• **Excerpt to read**:
•••••

We travelled on the road to Petra the next day through some truly jaw-dropping vistas. The place where Moses stood and looked out on to the Holy Land. The hills of Jericho. The undulating, unending landscape of sand and stone through which the Jordan river snaked its way. The spot where Christ was baptized. There was so much history all around that we could almost reach out and touch it.
After the clammy saltiness of the Dead Sea it was time for Petra, that magnificent outpost of civilization carved into stone. The road to Petra prepares you for this revelation. Giant sandstone rocks carved through the centuries with wind and water looked down at us haughtily. Their colours changed with the intensity of the sunlight. All around there was a sense of vastness and wonder about the many civilizations that this Biblical land had been home to. The walk through the Siq makes one feel utterly inconsequential in the face of such incredible beauty, and then…. the Treasury reveals itself. All you can do is stare at it in wonder and take it all in with all your senses. The camel guy and the young boy trying to lure you to take a donkey ride and the annoying trinket seller all fade into the background. What remains is the thought, have we really evolved or did evolution stop centuries ago?
The sandy dunes of Wadi Rum were ringed by spectacular sandstone and granite mountains as old as time itself. They looked down at us with deeply furrowed majesty their expression light and dark in turns depending on which way the sun shone. That nature could continue to surprise us so relentlessly was surprising. The stark landscape seemed so extraterrestrial and as we settled into our Bedouin tent for the night the silence all around lit up by the blazing stars. I felt like a million bucks!

•••••

• **Provided material**:
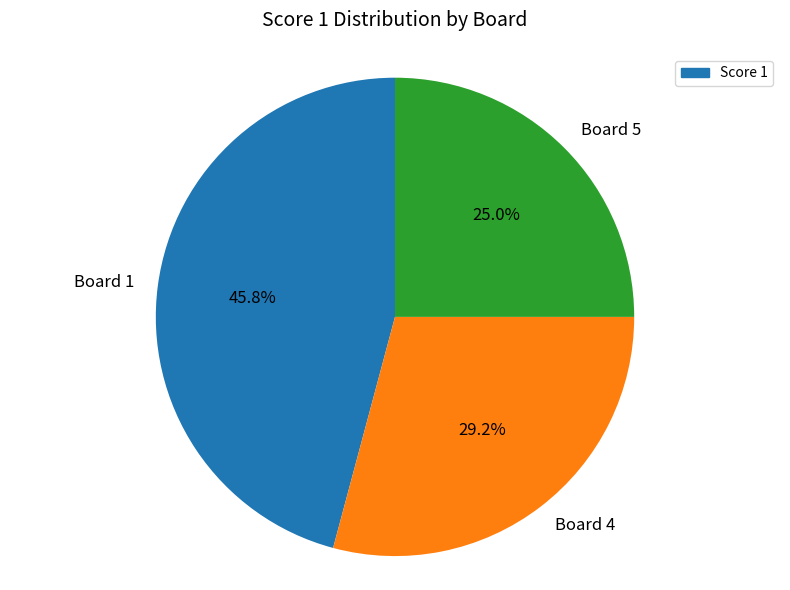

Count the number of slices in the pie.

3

•••••

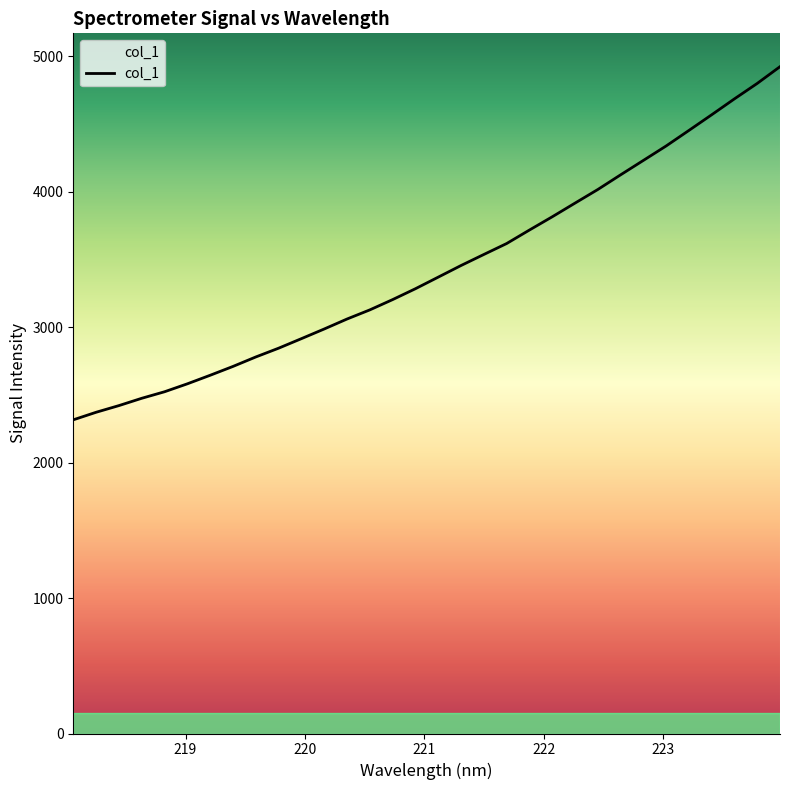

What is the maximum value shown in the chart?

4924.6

•••••

• **Task instructions**:
(1) Translate this sentence from the Jordan travel passage into Spanish: "The road to Petra prepares you for this revelation."
(2) Print a section of the Jordan travel passage word for word. Begin at the words "The sandy dunes" and stop after the words "a million bucks!".

• **Solutions to each task**:
(1) El camino a Petra te prepara para esta revelación.

(2)
The sandy dunes of Wadi Rum were ringed by spectacular sandstone and granite mountains as old as time itself. They looked down at us with deeply furrowed majesty their expression light and dark in turns depending on which way the sun shone. That nature could continue to surprise us so relentlessly was surprising. The stark landscape seemed so extraterrestrial and as we settled into our Bedouin tent for the night the silence all around lit up by the blazing stars. I felt like a million bucks!